Enviada de última hora para cobrir uma reunião internacional em Washington, cheguei lá sem credencial, logo nos EUA, com aquela obsessão de segurança, e não conseguia entrar. Chamaram o manda-chuva, um americano, que me perguntou de chofre: “Quem é Clóvis Rossi?”.
Dei a ficha toda, o cara abriu um grande sorriso e me liberou sem restrições. O Rossi foi a minha credencial. O episódio resume três características do Rossi: um jornalista conhecido e respeitado internacionalmente, um eterno repórter sempre à caça de notícias e um colega de enorme generosidade. Era a estrela de grandes coberturas ao redor do mundo, mas com uma capacidade de trabalho gigantesca, uma paciência e uma humildade que o tornaram um ídolo de gerações de jornalistas.
Seu texto era fluido, direto, objetivo, não raro áspero. Sua crítica, mordaz e implacável. Sua ironia, sarcástica. Amigo dos amigos, mas duro com os poderosos, ele circulava seu, sei lá, 1m90?, pelos governos, partidos e ideologias como se fosse um atleta leve e ágil. Todos temiam sua pena, mas todos o respeitavam.
A competência não tinha limites.

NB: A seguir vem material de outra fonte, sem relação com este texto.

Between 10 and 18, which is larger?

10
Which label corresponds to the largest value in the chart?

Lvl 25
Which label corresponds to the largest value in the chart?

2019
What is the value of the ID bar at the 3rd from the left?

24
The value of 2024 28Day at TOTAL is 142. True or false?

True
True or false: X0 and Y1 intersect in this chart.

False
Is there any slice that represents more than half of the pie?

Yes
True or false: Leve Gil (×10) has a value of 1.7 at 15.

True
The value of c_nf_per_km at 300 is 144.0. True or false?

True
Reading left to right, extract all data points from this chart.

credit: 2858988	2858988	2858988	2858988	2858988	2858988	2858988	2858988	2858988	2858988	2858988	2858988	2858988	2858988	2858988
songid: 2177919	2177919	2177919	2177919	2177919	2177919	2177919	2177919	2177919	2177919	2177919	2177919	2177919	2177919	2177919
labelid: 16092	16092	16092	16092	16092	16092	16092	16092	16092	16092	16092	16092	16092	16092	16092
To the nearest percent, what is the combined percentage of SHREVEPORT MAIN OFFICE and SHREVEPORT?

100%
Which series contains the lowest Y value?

Craque em Davos, com os grandes do capital, era também sensível e detalhista no enterro do ex-senador, governador e prefeito Mário Covas, em Santos. Tinha no currículo grandes coberturas, da Revolução dos Cravos, em Portugal, às Diretas Já em solo tupiniquim, quando ele e seu parceiro e compadre Ricardo Kotscho marcaram época. Foi no Estado, porém, que Clóvis Rossi virou Clóvis Rossi, uma lenda. Repórter de Esportes, logo foi alçado a editor da área e, num desses incêndios históricos de São Paulo, do edifício Joelma ou do Andraus, na década de 1970, foi encarregado de coordenar a cobertura. O Estado deu um banho, a redação explodiu de orgulho e isso alavancou sua promoção a editor-chefe do jornal.
Era o primeiro a despencar na redação, mesmo aos sábados, e quando os editores, repórteres, fotógrafos e diagramadores iam chegando, já encontravam tudo pronto, organizado. Era um monstro para trabalhar. Pensava rápido, agia rápido e era um ás para escrever, fosse nas velhas máquinas Olivetti e Remington, no pré-histórico Telex ou no computador. E um exemplo para os subordinados.
Além de tudo isso, Rossi era um querido amigo, desses que a gente passa anos sem ver e, quando vê, troca aquele abraço demorado, gostoso. Eu o chamava, até em textos, de “grandalhão”. Um gigante como jornalista, pessoa e amigo. Uma perda inestimável e doída para todos nós.